**ASSIGNED TASK**
Could you show all lines in the entries below that contain the string "Edición"?

**DATA SHOWN**
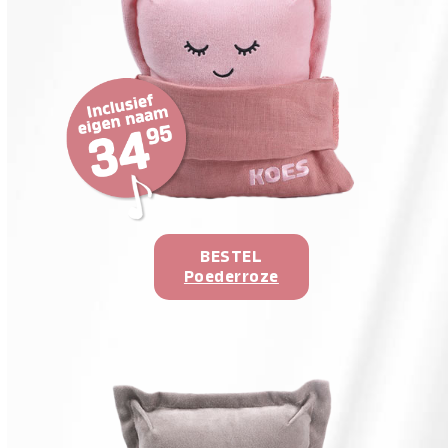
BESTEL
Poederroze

* * *

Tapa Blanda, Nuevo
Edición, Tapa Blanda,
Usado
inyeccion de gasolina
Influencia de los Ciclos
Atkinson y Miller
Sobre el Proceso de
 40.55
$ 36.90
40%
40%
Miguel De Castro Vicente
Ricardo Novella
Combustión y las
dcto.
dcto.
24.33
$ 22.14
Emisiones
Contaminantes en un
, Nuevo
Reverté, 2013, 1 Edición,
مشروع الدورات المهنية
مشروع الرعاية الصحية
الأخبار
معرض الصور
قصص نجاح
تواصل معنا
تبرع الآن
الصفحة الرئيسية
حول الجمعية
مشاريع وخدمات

* * *

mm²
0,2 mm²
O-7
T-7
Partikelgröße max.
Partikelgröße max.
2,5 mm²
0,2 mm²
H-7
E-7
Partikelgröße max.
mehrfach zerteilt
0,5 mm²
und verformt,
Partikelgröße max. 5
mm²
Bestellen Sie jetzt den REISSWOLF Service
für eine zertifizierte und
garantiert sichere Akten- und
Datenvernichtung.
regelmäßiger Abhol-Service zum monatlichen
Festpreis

**WRITTEN RESPONSE**
Edición, Tapa Blanda,
Reverté, 2013, 1 Edición,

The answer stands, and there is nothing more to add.